What you have to do:
Print the whole listing below exactly, skipping every picture.

(Given data begins)

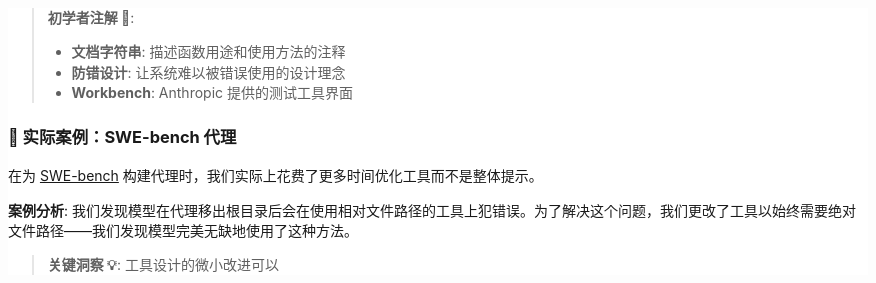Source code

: > **初学者注解 🔰**:
>
> - **文档字符串**: 描述函数用途和使用方法的注释
> - **防错设计**: 让系统难以被错误使用的设计理念
> - **Workbench**: Anthropic 提供的测试工具界面

### 📖 实际案例：SWE-bench 代理

在为 [SWE-bench](https://www.anthropic.com/research/swe-bench-sonnet) 构建代理时，我们实际上花费了更多时间优化工具而不是整体提示。

**案例分析**: 我们发现模型在代理移出根目录后会在使用相对文件路径的工具上犯错误。为了解决这个问题，我们更改了工具以始终需要绝对文件路径——我们发现模型完美无缺地使用了这种方法。

> **关键洞察 💡**: 工具设计的微小改进可以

(Given data ends)

Output for this task:
Source code

: > **初学者注解 🔰**:
>
> - **文档字符串**: 描述函数用途和使用方法的注释
> - **防错设计**: 让系统难以被错误使用的设计理念
> - **Workbench**: Anthropic 提供的测试工具界面

### 📖 实际案例：SWE-bench 代理

在为 [SWE-bench](https://www.anthropic.com/research/swe-bench-sonnet) 构建代理时，我们实际上花费了更多时间优化工具而不是整体提示。

**案例分析**: 我们发现模型在代理移出根目录后会在使用相对文件路径的工具上犯错误。为了解决这个问题，我们更改了工具以始终需要绝对文件路径——我们发现模型完美无缺地使用了这种方法。

> **关键洞察 💡**: 工具设计的微小改进可以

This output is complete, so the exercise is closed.